Market Impact Hits Fast

The market reacted immediately.

Aave’s governance token dropped to $90.13, down 16% in 24 hours, while Ethereum slipped roughly 2%, reflecting broader concern around DeFi risk exposure.

At the same time, rsETH itself-normally a stable representation of staked ETH-became a source of systemic risk instead of yield.

What rsETH Actually Represents

To understand the scale of the issue, it’s important to look at the asset at the center of it.

rsETH is issued by Kelp DAO as a liquid staking receipt, allowing users to earn rewards from Ethereum staking and EigenLayer restaking while still maintaining liquidity.

Under normal conditions, it acts as a composable DeFi asset.

In this case, that composability turned into a vulnerability.

Emergency Responses and Unusual Moves

As the situation unfolded, responses ranged from technical containment to public negotiation.

Kelp DAO paused contracts and began investigating.
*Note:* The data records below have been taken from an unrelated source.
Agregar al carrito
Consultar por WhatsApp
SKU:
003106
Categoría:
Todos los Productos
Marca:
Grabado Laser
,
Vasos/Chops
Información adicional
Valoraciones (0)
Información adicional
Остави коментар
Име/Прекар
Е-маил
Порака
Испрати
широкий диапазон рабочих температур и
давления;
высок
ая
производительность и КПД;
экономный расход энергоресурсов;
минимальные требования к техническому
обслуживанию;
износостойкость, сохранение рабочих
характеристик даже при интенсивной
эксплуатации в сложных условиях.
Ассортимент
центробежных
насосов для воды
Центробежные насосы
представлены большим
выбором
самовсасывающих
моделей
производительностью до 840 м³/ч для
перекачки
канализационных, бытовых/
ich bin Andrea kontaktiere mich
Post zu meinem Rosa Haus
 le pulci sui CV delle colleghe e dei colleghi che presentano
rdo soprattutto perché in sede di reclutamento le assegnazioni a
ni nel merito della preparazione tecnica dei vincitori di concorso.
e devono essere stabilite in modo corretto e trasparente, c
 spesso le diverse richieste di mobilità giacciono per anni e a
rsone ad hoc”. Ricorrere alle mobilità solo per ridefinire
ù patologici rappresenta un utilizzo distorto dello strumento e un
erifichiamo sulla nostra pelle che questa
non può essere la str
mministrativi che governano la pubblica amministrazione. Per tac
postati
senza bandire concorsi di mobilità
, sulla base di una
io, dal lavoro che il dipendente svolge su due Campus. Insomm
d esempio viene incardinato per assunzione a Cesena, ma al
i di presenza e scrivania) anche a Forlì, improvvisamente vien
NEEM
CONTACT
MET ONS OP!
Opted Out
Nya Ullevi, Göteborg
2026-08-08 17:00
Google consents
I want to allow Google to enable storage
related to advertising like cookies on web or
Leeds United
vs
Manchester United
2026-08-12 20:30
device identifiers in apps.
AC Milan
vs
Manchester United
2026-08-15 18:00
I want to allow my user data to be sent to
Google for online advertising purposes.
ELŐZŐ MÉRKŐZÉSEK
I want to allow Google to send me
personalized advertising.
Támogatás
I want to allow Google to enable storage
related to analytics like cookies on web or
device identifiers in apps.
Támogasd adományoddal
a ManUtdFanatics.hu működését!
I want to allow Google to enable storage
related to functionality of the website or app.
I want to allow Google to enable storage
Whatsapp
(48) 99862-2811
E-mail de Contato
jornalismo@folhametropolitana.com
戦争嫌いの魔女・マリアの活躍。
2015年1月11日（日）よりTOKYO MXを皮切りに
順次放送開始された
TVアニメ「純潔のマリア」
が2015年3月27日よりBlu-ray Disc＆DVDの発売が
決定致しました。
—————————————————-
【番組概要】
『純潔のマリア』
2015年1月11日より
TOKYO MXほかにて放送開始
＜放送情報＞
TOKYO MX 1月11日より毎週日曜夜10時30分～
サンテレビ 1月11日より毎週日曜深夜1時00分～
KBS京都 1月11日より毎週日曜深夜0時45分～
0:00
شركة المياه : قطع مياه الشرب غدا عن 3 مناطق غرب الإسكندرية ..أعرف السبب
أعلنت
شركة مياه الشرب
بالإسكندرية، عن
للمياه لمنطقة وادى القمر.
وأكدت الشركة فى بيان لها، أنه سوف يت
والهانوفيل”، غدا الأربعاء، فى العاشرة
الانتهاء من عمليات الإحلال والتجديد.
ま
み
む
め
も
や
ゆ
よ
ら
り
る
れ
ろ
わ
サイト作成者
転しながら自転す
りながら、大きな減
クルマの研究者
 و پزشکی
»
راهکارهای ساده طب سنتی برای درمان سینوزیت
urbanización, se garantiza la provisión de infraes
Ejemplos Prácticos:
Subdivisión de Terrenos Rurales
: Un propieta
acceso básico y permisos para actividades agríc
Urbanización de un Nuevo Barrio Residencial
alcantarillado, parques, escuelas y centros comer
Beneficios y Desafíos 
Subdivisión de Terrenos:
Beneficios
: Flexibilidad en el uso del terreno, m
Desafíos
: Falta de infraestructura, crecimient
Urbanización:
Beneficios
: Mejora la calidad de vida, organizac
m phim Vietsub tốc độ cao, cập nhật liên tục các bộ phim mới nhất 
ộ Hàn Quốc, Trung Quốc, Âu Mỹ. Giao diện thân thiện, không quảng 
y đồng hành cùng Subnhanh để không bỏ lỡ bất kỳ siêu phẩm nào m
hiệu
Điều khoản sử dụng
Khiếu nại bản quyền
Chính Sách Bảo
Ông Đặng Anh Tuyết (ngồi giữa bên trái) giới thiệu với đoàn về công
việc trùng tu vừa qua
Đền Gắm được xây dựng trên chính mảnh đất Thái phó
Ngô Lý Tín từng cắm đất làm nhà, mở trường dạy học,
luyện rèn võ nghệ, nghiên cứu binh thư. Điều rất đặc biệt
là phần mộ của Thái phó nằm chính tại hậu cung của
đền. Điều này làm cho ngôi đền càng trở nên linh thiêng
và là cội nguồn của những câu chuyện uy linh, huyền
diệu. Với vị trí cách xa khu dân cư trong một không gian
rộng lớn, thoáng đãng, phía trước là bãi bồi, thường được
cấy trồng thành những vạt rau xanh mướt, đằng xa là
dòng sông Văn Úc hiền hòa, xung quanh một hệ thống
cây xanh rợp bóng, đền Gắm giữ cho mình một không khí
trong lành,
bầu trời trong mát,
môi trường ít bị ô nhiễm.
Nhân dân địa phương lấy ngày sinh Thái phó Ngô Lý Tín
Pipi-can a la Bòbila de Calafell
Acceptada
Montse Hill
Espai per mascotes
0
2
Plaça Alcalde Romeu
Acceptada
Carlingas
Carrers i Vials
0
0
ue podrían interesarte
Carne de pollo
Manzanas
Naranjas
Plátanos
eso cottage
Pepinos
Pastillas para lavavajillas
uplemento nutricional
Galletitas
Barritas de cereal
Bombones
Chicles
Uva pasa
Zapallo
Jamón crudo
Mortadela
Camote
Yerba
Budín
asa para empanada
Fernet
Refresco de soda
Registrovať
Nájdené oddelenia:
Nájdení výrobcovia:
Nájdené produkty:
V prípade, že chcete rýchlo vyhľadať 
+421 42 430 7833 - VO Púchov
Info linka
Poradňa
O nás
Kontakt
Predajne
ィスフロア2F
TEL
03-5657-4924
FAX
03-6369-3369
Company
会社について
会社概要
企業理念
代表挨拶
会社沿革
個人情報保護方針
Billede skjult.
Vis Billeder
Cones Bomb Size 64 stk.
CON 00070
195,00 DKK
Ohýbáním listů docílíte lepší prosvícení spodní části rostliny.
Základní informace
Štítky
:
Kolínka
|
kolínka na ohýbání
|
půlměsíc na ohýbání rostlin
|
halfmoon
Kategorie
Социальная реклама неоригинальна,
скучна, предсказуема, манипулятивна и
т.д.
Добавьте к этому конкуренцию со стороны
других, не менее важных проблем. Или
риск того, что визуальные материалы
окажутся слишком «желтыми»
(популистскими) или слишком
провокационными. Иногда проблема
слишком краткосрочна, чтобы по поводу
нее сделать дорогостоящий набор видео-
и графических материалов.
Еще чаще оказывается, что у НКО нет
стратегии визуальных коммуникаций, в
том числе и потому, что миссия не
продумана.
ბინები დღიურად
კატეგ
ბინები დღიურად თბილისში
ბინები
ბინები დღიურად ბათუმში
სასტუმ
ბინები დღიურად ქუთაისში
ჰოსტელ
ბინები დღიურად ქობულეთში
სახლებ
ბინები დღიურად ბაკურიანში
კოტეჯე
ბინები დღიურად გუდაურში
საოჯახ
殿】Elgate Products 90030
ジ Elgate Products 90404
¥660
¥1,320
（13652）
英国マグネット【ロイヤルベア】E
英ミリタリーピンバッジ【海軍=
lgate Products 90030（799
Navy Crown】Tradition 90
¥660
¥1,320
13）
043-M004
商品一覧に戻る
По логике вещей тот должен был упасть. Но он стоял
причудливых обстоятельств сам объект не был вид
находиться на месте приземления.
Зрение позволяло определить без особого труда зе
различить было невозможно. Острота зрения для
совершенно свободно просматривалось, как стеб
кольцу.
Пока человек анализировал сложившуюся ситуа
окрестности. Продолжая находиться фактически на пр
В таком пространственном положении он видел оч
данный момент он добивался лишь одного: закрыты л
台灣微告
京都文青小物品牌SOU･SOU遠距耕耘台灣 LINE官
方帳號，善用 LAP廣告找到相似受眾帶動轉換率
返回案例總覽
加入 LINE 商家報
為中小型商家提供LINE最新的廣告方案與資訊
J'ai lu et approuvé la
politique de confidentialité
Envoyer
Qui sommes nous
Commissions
Aave froze affected markets. But one of the more unusual reactions came from Justin Sun, who publicly addressed the attacker:

“How much [do] you want? It’s simply not worth it…”

The message reflects a growing reality in crypto-sometimes recovery depends as much on negotiation as on code.

A Structural Weakness Exposed

This incident highlights a critical pattern in DeFi: bridges + composability = amplified risk

A single vulnerability in a bridge didn’t just affect one protocol. It:

  • created synthetic collateral
  • drained a major lending platform
  • triggered liquidity freezes
  • caused billions in withdrawals

Even battle-tested systems like Aave were pulled into the blast radius.

The Kelp DAO exploit is another reminder that in DeFi, the weakest component defines the risk of the entire system.